The Indiana University Center for Aging Research is using a $3.2 million grant from the National Institutes of Health’s National Heart, Lung, and Blood Institute to advance the development and evaluation of a mobile Critical Care Recovery Program.
The goal is to provide post-ICU patients the rehabilitation they need after being discharged from intensive care units.
Two million of the five million Americans admitted to intensive care units annually have or develop acute respiratory failure, predisposing them to long-term cognitive, functional and psychological impairments collectively known as post-intensive care syndrome.
"Although there are certainly some community resources and rehabilitation services available to ICU survivors, these are fragmented and difficult for the post-ICU patient and family to access, typically making a meaningful recovery unattainable," said IU Center for Aging Research and Regenstrief Institute investigator Dr. Babar Khan, in a statement. "m-CCRP, our patient-centric mobile Critical Care Recovery Program, brings post-ICU care right to the ARF, acute respiratory failure, patient in their home and works together with patients and caregivers to improve both quality of life and brain health, decreasing the likelihood of re-hospitalization,” he added.

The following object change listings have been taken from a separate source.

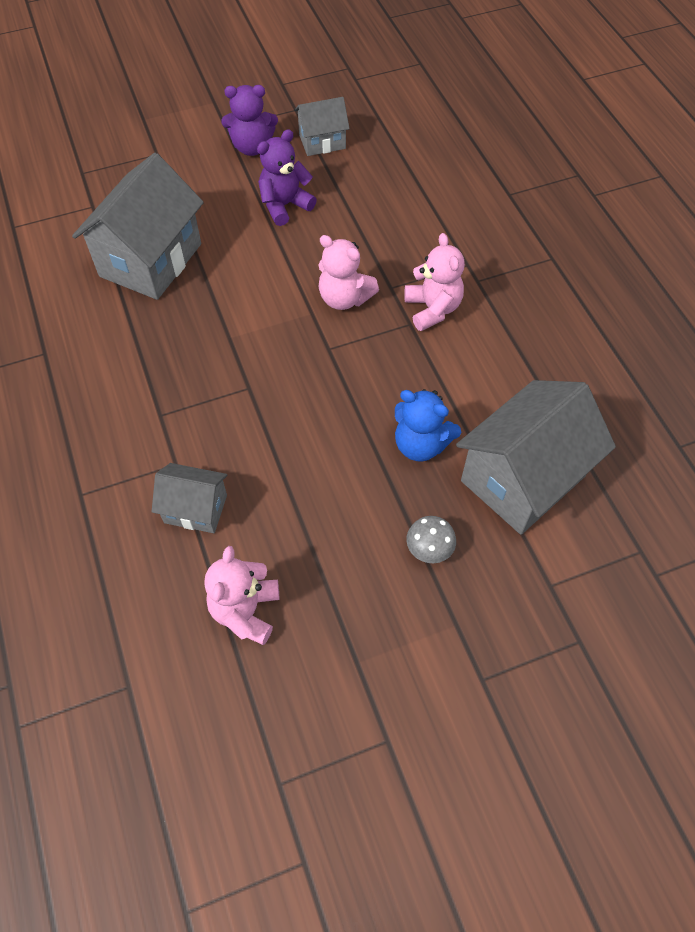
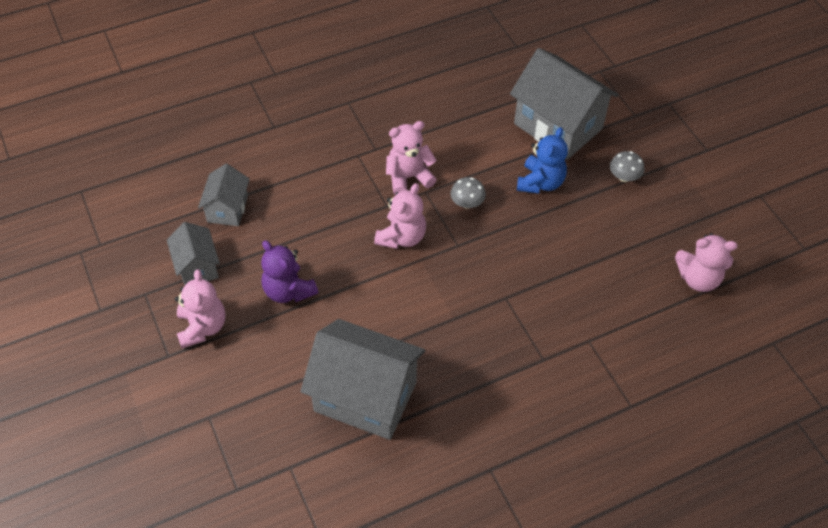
camera: 95 degrees left, 5 degrees down
grey house [152,463,227,533] -> grey house moved to [198,164,250,226]
purple teddy bear [221,85,278,156] -> pink teddy bear [175,269,225,348]
none -> grey mushroom [450,177,486,209]

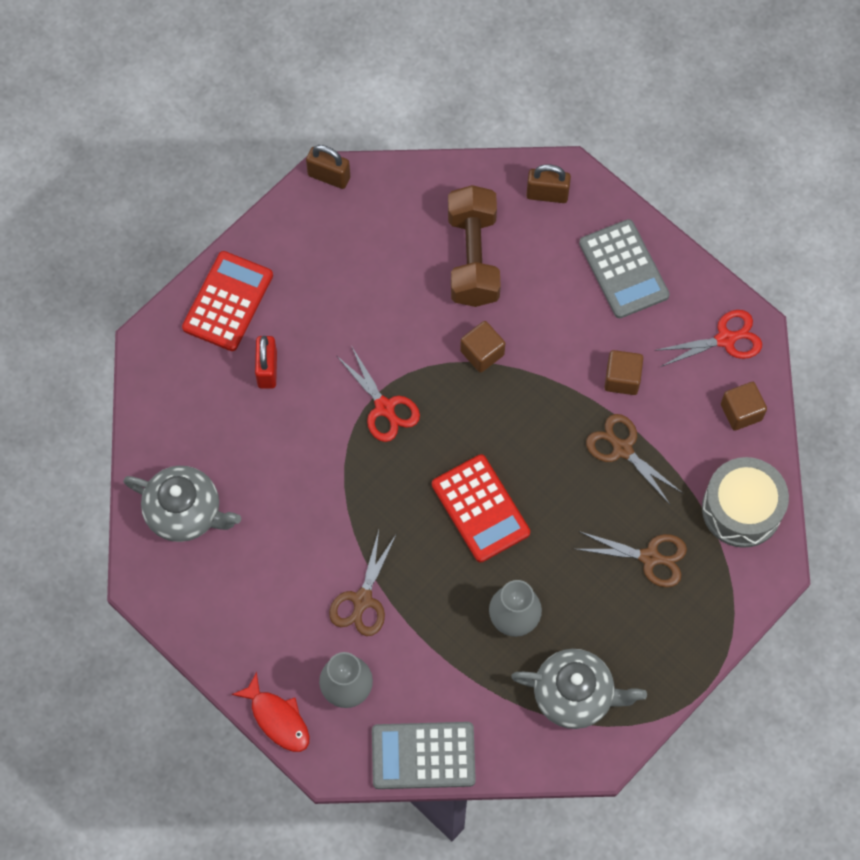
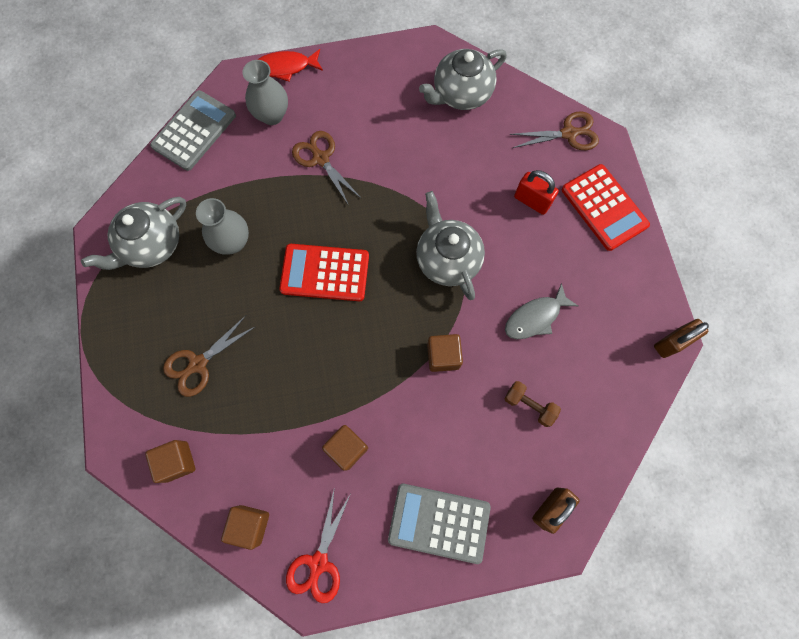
camera: 125 degrees right, 5 degrees up
red scissors [337,347,420,442] -> grey teapot [416,191,485,300]
brown dumbbell [448,185,501,307] -> brown dumbbell [504,381,561,427], size x0.48
brown scissors [586,414,682,504] -> brown scissors moved to [509,111,599,150]
grey drum [702,457,789,548] -> brown cube [145,440,196,483]
none -> grey fish [505,283,578,339]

Khan, a critical care medicine physician and an implementation scientist with the IU Center for Health Innovation and Implementation Science, is the principal investigator on the five-year study.
As he sees it, decreasing the likelihood of re-hospitalization is not just about healthcare costs. “It's about people and their lives. When we talk about re-hospitalization, we shouldn't forget how the patient and how the family feel about it.”
Khan envisions outcomes of the work will lead to the implementation of m-CCRP across the US healthcare system.
m-CCRP builds upon Khan's experience in developing the Eskenazi Health Critical Care Recovery Center with support from the National Institute on Aging and Eskenazi Health. The prototype outpatient clinic was the nation's first collaborative care concept focusing on the extensive cognitive, physical and psychological recovery needs of intensive care unit survivors who are seen in the center after hospital or rehabilitation facility discharge.